Salah Apa Aku, Wahai Semesta?

by - June 22, 2022

 

Malam, pukul dua puluh dua, adalah jadwal kita untuk berbincang tentang banyak hal yang manis dan menyenangkan berdua. Tidakkah kamu merasa bahwa waktu menjadi begitu cepat tiap kali kita membuka obrolan virtual setiap malam? Seolah-olah dering telfonmu baru kudengar satu menit yang lalu, tapi ternyata sudah tiga jam kita berbicara ini dan itu.

Namun malam ini berbeda. Waktu berjalan sangat lambat padahal kepala kita sudah lelah berlarian mencari jalan keluar tercepat. Telfon sudah kita matikan padahal duga-duga yang kita simpan sendiri masih menggantung di ambang kata yang tak berhasil kita suarakan. Seandainya waktu hanya berlalu dan tidak memberikan apapun, mungkin malam kita akan baik-baik saja.

Seandainya waktu tidak memberikan apapun, mungkin empat puluh empat hari kita kemarin, hanya akan terasa seperti durasi kosong yang dihabiskan lalu terlupakan dengan mudah. Tapi nyatanya tidak. Nyatanya waktu selalu memberi apapun tanpa diminta. Dan brengseknya, waktu juga bisa merenggutnya dengan paksa.

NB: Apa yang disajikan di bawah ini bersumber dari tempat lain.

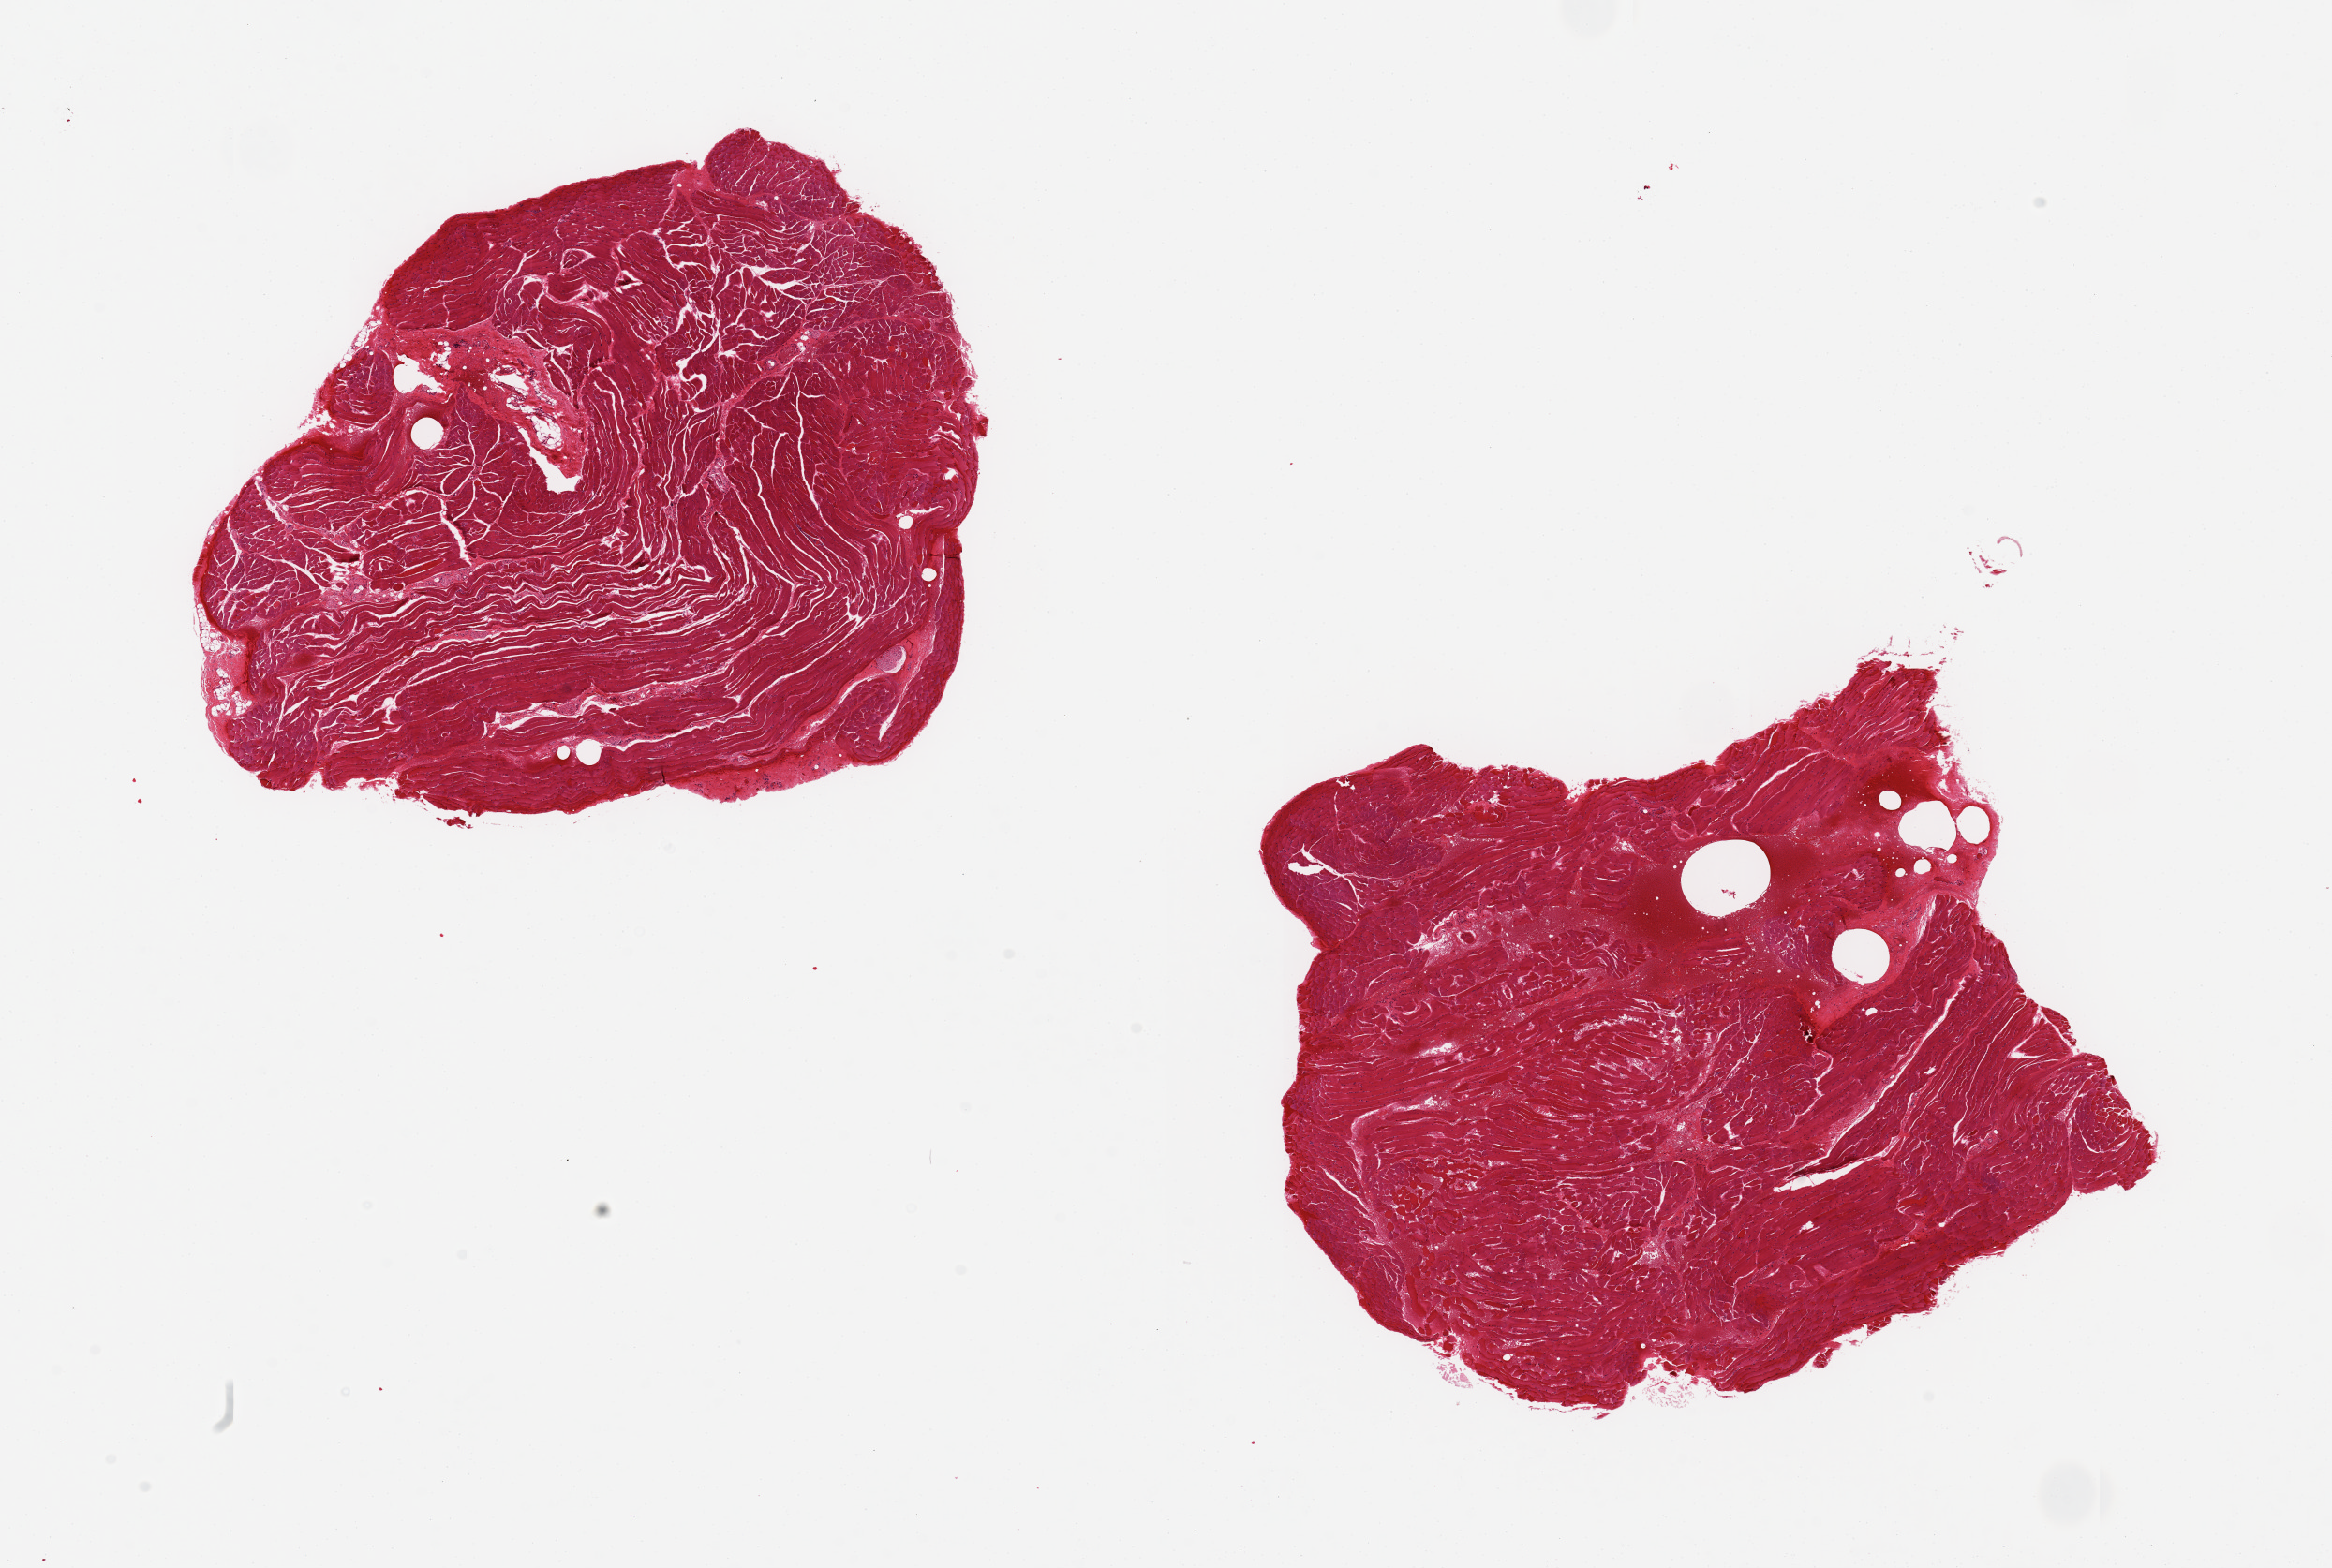
Whole-slide image, H&E stain, whole scanned area (about 19.7 x 13.2 mm, from a 20x scan) shown as a low-resolution overview, PAXgene-fixed paraffin-embedded (PFPE) section, sampled site (target tissue): thyroid, donor tissue sample.
Reviewer comment on this tissue sample: 2 pieces 6x6 & 6x5 mm; NO THYROID; only skeletal muscle.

Ada banyak hal yang sekarang sudah menjelma kamu. Seperti hujan dan petir, mantel biru yang tak bersaku, perdebatan tentang minumanku yang manis tapi pahit di lidahmu. Bahkan kepalaku, yang meski tidak kuminta, pasti akan selalu menoleh ke arah jalan yang menuju ke rumahmu. Kebiasaan-kebiasaan sebelum tidur, sebelum memulai hari, dan pertanyaan tentang ‘besok agenda kamu apa?’ sudah mendarah di tubuhku. Rasa-rasanya, waktu telah memberiku sangat banyak.

Kedatanganmu, pelukmu, perasaanmu yang membalas rasaku dengan setimpal. Lantas apakah semuanya akan hilang begitu saja? Apa waktu akan merenggutnya dengan paksa?

Memangnya aku punya salah apa, Semesta? Lahirku, saja kamu yang atur kan? Kehilanganku juga kamu yang atur. Bisa apa aku?

Bercandamu sudah keterlaluan sekarang!